• **REQUIRED WORK**:
Every line of the listing that holds the word "labels" should be returned.

• **SUPPLIED RECORDS**:

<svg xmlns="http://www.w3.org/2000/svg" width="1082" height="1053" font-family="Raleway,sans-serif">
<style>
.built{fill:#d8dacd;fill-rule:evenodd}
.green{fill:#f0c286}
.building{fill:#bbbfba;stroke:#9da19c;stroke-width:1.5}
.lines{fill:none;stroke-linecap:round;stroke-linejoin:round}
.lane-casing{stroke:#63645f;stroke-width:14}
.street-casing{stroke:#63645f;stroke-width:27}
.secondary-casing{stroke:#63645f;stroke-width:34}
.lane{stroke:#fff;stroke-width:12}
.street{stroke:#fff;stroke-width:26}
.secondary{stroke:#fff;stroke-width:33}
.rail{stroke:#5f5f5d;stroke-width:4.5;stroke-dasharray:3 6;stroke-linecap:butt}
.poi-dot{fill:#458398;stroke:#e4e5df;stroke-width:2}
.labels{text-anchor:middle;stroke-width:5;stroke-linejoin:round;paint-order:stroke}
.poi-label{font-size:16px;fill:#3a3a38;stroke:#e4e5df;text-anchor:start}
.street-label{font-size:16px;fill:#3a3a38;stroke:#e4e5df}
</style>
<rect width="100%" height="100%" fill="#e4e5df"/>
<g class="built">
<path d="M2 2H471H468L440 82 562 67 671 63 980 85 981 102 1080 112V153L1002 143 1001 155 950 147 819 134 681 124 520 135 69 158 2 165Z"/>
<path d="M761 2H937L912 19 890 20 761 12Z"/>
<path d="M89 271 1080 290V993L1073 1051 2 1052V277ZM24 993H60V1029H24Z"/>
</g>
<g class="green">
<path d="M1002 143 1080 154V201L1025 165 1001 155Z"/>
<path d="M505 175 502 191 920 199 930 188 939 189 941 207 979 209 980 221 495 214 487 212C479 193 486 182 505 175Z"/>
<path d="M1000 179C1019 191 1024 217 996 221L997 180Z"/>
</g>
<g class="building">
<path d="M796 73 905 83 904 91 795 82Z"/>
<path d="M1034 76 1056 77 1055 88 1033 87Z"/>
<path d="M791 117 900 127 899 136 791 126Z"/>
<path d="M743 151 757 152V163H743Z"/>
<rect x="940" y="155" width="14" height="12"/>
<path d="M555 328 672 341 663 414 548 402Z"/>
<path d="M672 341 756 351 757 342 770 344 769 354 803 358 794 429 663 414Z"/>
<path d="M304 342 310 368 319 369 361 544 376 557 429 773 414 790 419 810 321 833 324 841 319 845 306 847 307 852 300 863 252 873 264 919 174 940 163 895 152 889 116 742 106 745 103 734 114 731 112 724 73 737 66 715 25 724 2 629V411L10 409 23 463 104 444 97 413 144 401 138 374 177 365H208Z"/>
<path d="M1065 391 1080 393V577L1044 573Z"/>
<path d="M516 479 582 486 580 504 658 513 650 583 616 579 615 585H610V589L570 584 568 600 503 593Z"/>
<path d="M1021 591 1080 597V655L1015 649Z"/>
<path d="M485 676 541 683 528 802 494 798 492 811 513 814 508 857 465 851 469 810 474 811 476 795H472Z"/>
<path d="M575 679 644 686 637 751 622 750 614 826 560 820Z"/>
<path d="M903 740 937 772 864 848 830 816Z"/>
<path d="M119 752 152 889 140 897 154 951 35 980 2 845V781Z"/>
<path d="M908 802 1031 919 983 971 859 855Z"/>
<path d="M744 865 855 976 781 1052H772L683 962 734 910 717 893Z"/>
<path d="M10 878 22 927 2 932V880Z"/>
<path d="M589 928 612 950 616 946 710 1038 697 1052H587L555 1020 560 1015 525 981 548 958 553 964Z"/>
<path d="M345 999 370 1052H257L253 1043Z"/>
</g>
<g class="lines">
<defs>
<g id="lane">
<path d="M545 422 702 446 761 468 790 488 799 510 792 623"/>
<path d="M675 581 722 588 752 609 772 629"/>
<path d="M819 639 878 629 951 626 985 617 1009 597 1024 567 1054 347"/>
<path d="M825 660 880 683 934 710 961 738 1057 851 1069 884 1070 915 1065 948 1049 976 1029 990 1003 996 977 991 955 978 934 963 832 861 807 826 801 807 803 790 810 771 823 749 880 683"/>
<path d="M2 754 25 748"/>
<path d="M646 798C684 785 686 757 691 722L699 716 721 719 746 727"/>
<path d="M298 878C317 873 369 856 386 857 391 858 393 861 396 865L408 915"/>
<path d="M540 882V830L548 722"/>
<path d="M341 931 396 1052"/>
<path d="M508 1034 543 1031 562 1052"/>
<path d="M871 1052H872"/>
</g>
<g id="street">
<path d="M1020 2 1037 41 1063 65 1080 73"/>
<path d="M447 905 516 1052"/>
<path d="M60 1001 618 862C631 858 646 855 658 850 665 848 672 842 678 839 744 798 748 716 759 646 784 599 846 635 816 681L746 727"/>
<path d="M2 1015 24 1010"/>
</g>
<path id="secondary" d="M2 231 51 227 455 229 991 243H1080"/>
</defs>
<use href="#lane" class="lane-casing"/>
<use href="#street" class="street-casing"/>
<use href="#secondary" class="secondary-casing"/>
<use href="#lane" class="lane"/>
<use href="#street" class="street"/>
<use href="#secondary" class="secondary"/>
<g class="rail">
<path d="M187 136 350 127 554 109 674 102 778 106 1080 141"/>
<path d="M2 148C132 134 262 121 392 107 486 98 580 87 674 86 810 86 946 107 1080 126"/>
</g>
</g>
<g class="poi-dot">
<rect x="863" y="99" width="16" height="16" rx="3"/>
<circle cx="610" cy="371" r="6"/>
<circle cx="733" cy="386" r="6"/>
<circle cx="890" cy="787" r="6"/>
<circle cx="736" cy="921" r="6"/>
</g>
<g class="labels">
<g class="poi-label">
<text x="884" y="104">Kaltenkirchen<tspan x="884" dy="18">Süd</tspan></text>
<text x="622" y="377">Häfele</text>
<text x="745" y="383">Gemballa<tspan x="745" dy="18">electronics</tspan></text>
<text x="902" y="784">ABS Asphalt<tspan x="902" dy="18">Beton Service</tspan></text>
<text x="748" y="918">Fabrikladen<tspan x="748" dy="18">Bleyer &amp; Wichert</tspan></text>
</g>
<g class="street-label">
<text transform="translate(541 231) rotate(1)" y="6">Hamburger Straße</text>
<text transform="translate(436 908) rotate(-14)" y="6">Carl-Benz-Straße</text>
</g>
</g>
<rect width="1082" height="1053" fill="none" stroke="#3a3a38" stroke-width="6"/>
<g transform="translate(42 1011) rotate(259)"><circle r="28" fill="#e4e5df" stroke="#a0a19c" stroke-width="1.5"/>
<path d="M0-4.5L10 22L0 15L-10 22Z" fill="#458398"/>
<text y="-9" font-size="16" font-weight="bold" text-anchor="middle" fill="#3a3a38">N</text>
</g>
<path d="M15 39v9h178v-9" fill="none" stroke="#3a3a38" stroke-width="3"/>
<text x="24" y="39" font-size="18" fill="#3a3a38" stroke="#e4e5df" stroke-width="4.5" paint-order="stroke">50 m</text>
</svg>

• **SOLUTION FOR THIS PROBLEM**:
.labels{text-anchor:middle;stroke-width:5;stroke-linejoin:round;paint-order:stroke}
<g class="labels">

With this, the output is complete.